REPUBLIKA.CO.ID, JAKARTA -- Peneliti militer dari Institute for Security and Strategic Studies (ISESS), Khairul Fahmi, menyebutkan, kunci untuk membenahi "penyakit kambuhan" bentrokan TNI-Polri ada pada pembenahan praktik kepemimpinan. Itu perlu dilakukan di kedua belah instansi, terutama bagi para pimpinan atau perwira di lapangan.
"Kuncinya ada pada pembenahan praktik-praktik kepemimpinan terutama bagi para pimpinan atau perwira di lapangan," jelas Khairul kepada Republika, Selasa (14/4).
Sejauh ini, dia melihat, adanya superioritas, kebanggaan, dan jiwa korsa yang dipompa berlebihan dalam praktik kepemipinan tersebut. Menurutnya, para prajurit, baik TNI maupun Polri, memang dicetak untuk bermental juara. Karena itu, kesalahan dan kekalahan adalah hal yang dianggap sangat memalukan.

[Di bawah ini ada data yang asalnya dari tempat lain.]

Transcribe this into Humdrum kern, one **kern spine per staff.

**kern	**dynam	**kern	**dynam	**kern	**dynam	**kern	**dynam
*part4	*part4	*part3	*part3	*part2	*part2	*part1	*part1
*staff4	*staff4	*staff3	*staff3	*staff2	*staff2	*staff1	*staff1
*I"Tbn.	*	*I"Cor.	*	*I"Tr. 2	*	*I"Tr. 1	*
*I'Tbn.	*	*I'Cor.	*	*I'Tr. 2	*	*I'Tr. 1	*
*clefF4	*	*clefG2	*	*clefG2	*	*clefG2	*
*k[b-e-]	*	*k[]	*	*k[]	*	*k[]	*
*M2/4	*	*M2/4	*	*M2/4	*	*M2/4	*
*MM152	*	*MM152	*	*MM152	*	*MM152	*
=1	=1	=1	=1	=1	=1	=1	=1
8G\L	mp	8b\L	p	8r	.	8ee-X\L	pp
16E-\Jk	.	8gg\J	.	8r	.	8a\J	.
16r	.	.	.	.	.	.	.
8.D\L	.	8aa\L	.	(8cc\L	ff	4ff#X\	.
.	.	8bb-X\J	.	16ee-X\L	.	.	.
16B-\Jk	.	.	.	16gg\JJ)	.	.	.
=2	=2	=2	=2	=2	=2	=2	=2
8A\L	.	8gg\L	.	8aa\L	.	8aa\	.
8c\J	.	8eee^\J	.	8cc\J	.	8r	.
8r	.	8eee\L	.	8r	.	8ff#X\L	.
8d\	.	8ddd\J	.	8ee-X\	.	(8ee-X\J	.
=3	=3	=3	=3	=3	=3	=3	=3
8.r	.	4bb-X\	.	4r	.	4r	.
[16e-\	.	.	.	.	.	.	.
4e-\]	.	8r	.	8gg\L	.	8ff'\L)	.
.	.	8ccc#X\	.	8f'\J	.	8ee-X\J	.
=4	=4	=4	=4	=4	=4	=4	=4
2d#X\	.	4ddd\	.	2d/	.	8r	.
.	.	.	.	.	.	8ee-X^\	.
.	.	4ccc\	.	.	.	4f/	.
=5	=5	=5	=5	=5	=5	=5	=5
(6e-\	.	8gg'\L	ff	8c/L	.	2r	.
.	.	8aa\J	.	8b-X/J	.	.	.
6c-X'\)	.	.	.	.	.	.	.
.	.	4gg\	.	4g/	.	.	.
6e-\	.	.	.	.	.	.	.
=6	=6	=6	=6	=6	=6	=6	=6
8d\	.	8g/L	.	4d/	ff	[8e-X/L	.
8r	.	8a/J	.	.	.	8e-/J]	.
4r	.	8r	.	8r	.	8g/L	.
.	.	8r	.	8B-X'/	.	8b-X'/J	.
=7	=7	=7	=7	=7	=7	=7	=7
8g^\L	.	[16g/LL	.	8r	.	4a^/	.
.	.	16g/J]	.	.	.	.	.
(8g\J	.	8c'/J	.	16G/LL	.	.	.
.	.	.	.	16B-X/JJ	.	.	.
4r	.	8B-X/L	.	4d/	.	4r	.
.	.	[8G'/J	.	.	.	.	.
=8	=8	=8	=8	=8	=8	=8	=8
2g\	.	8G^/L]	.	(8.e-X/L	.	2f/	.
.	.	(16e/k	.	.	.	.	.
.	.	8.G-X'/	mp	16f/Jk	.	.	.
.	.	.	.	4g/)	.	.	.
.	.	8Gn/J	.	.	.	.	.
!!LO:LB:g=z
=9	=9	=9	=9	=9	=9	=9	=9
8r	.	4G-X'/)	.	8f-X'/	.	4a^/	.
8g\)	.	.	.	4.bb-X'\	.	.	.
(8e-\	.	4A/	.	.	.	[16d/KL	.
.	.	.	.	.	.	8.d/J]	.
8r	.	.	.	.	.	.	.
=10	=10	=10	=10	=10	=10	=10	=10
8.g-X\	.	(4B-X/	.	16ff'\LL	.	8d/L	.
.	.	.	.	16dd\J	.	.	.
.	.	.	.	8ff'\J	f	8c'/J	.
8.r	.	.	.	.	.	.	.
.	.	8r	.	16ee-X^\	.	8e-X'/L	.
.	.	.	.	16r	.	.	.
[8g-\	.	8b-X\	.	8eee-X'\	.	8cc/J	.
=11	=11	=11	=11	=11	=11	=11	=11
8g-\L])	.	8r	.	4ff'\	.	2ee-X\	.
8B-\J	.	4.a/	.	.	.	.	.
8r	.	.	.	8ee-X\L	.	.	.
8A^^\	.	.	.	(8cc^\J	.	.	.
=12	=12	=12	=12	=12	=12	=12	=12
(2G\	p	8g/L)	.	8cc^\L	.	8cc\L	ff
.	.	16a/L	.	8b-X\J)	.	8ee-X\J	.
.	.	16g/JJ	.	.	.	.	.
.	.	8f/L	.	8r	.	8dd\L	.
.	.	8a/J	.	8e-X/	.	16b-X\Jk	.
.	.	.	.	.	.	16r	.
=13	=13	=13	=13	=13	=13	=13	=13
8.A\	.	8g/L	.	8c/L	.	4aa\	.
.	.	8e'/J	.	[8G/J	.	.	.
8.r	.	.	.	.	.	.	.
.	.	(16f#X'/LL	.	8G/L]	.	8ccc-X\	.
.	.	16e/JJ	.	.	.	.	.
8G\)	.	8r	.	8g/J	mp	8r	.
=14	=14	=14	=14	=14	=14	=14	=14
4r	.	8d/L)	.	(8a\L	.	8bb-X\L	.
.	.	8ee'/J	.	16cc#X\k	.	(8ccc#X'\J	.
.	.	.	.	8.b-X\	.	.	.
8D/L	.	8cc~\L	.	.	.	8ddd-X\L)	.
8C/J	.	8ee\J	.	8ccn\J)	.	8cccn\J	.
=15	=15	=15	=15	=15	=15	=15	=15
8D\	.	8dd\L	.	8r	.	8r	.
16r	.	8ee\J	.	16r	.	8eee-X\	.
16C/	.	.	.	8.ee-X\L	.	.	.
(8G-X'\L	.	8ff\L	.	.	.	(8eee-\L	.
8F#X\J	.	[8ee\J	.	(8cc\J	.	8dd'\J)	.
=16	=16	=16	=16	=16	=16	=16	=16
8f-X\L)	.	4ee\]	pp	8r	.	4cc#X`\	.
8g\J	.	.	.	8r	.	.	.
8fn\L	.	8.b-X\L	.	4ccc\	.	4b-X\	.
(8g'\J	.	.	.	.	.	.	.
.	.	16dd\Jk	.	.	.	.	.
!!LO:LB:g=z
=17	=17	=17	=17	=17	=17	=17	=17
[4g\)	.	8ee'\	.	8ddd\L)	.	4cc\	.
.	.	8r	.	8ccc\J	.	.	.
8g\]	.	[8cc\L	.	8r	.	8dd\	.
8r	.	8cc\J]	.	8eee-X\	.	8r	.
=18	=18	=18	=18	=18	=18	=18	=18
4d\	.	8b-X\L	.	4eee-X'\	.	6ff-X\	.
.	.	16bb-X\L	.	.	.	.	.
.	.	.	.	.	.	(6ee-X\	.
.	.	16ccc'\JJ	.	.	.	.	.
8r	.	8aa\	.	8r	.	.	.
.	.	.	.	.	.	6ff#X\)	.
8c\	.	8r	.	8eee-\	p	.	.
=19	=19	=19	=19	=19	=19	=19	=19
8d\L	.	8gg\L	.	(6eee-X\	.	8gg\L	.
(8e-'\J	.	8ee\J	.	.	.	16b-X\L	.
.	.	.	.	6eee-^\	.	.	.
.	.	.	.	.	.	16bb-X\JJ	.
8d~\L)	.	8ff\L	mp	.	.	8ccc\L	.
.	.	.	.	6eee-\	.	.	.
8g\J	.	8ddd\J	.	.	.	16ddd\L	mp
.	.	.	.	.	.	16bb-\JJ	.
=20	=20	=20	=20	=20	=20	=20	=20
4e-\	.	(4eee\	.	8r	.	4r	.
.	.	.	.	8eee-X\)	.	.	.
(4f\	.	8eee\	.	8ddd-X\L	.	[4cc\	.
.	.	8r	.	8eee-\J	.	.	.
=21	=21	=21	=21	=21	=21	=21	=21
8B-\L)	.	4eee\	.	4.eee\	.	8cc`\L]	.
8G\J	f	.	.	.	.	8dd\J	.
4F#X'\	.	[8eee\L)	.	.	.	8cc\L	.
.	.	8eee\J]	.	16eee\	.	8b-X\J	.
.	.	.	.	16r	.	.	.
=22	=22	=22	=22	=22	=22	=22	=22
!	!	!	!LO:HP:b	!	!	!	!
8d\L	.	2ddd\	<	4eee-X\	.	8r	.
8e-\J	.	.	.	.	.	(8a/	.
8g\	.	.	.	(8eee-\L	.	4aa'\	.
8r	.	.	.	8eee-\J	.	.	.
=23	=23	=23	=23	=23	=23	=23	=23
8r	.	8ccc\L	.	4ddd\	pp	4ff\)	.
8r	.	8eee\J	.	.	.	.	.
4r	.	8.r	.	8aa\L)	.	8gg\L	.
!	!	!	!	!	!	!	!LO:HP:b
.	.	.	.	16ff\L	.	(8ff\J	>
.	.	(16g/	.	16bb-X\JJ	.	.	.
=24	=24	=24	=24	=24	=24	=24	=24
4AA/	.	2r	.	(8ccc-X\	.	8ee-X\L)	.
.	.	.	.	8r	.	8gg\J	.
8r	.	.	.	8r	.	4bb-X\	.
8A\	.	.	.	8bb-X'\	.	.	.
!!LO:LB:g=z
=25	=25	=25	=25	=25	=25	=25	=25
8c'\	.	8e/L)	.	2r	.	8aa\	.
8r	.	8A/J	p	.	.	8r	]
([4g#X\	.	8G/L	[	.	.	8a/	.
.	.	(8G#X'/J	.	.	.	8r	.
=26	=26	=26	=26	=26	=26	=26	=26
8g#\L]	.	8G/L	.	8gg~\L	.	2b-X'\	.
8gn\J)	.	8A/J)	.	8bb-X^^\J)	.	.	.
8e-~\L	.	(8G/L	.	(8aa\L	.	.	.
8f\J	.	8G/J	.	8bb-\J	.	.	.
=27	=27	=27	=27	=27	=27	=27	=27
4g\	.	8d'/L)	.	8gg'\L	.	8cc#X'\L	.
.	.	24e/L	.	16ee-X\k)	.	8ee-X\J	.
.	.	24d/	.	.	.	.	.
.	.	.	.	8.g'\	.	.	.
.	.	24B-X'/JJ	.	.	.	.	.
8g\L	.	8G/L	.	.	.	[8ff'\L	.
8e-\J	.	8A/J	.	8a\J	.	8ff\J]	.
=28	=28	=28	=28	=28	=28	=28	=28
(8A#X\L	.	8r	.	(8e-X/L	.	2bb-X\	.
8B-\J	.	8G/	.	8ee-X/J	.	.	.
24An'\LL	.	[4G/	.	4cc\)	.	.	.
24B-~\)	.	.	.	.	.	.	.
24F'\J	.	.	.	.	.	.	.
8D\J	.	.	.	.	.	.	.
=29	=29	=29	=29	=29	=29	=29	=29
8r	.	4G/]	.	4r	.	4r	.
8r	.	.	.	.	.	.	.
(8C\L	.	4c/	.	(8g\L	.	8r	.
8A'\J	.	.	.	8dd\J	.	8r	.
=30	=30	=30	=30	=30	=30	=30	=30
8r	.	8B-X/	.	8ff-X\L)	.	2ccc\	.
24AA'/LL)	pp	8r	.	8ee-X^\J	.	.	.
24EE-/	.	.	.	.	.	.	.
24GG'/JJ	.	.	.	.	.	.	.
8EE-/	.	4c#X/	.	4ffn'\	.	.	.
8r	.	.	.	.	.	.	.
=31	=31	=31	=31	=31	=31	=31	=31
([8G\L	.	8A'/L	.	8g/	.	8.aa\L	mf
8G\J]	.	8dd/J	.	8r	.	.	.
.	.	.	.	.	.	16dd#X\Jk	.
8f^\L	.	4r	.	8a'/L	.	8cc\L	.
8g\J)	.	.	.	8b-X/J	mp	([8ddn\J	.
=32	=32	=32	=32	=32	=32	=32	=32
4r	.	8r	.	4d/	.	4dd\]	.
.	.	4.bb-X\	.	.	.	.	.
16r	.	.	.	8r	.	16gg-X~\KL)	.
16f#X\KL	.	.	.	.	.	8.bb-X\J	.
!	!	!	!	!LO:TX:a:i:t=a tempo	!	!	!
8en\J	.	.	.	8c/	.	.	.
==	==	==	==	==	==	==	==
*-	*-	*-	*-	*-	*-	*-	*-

"Setidaknya ada komitmen bersama untuk membenahi internal masing-masing, karena pemicunya ada di dalam rumah. Seperti ego sektoral, superioritas, kebanggaan dan jiwa korsa yang dipompa berlebihan, yang kemudian berekses rendahnya penghormatan dan hadirnya ketidaksukaan pada pihak lain," kata dia.
Dia mengatakan, pembenahan praktik kepemimpinan perlu dilakukan dengan menerapkan kedisiplinan, kepatuhan, dan kesadaran untuk tidak melakukan tindakan yang memalukan dan merusak nama baik korps. Jika hal itu sudah dilakukan, maka akan menjadi teladan bagi para personel di bawahnya. "Itu akan meminimalisasi kans terjadinya bentrokan serupa di kemudian hari," ujarnya.
Menurutnya pula, kasus bentrokan antara TNI-Polri yang disimpulkan sebagai kejadian yang terjadi karena kesalahpahaman seakan menyepelekan masalah. Padahal, kejadian tersebut merupakan penyakit kambuhan yang kerap terjadi berulang kali dan tidak pernah diobati dengan baik.
"Kasus seperti itu selalu disimpulkan sebagai kesalahpahaman. Lantas kesalahpahaman macam apa yang kemudian diselesaikan dengan cara barbar begitu? Itu seperti menyederhanakan masalah. Seolah sepele," jelas dia.